Ce sont très exactement les deux structures que le livre de Juganville attribue à la Production Totalisante elle-même, avant même que le chapitre 10 n’en vienne à la Production Totalitaire proprement dite. Le mot même qu’emploie Anders — machinerie, non simple machine — recoupe presque terme à terme ce que l’article consacré à Heidegger relève déjà dans le livre : ce n’est jamais le simple passage de l’outil à la machine qui intègre les sens d’être au système marchand, mais le passage de la machine isolée à l’engrenage généralisé de la machinerie. Anders applique ce même seuil au crime plutôt qu’à la marchandise : programmer, édifier, conduire une machinerie plutôt que se servir d’une seule machine.

Une présence resserrée sur la fin du livre

Contrairement à Heidegger ou Levinas, dont la présence se disperse sur l’ensemble de l’ouvrage, Anders intervient de façon concentrée, au moment précis où le livre atteint son point le plus extrême — la production totale, dernière des trois extensions qu’il décrit.

Une parenté de style, au-delà des concepts

Il faut ajouter un dernier rapprochement, qui ne porte plus sur un concept précis mais sur une manière d’écrire. Anders a toujours revendiqué le refus de l’érudition comme un principe : contrairement à nombre de ses contemporains — y compris Heidegger, dont il fut pourtant l’élève —, il a délibérément choisi un style dépouillé, concret, volontiers imagé et parabolique, pour se faire comprendre du plus grand nombre plutôt que pour afficher un appareil savant.
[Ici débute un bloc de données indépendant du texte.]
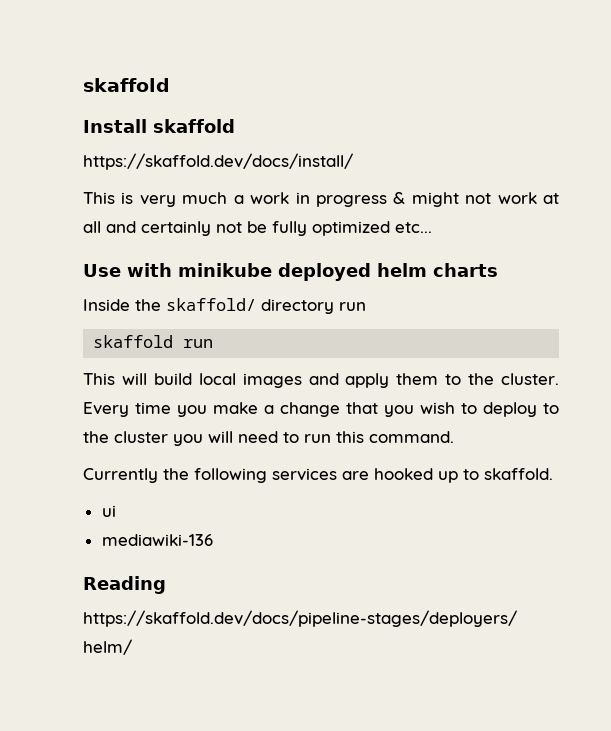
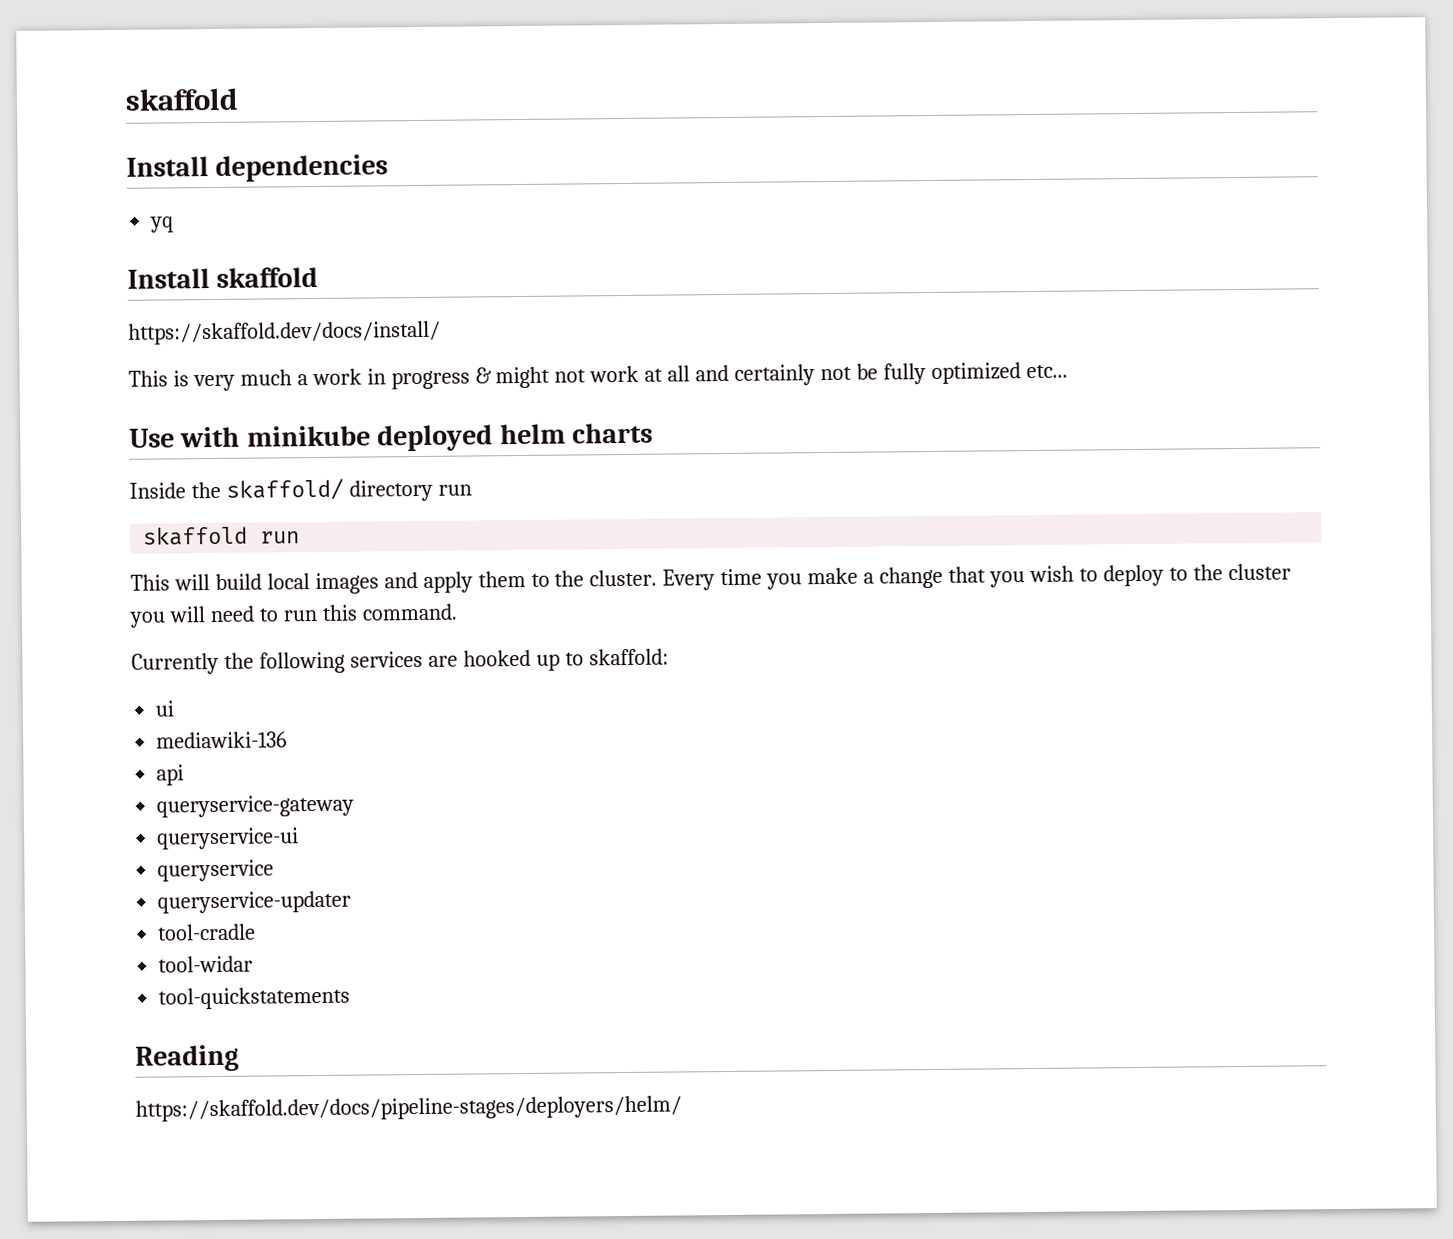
[83,78,170,92] skaffold -> [125,87,238,111] [126,154,389,182] [150,216,175,233] skaffold // Install dependencies // yq
[484,468,553,480] skaffold. -> [588,648,669,666] skaffold:
(213, 540) none -> [156,764,185,786] [156,794,355,818] [157,827,300,850] [157,859,275,882] [157,890,352,914] [157,923,257,941] [158,955,254,973] [158,986,351,1010] // api // queryservice-gateway // queryservice-ui // queryservice // queryservice-updater // tool-cradle // tool-widar // tool-quickstatements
C’est une parenté que le livre partage clairement avec lui, au-delà du seul emprunt de concepts. L’absence totale de notes et de citations, le recours systématique à des scènes concrètes plutôt qu’à l’abstraction pure, la volonté de rester lisible sans jamais sacrifier la rigueur : cette exigence de clarté, que le livre pratique de bout en bout, est peut-être la marque la plus profonde qu’Anders y ait laissée.


Cet article fait partie d’une série consacrée aux sources philosophiques de Introduction radicale à la philosophie, reconstituées à partir des échos que le texte porte lui-même — citations, concepts ou structures argumentatives —, indépendamment de toute confirmation de l’auteur, ou au contraire grâce à ses indications.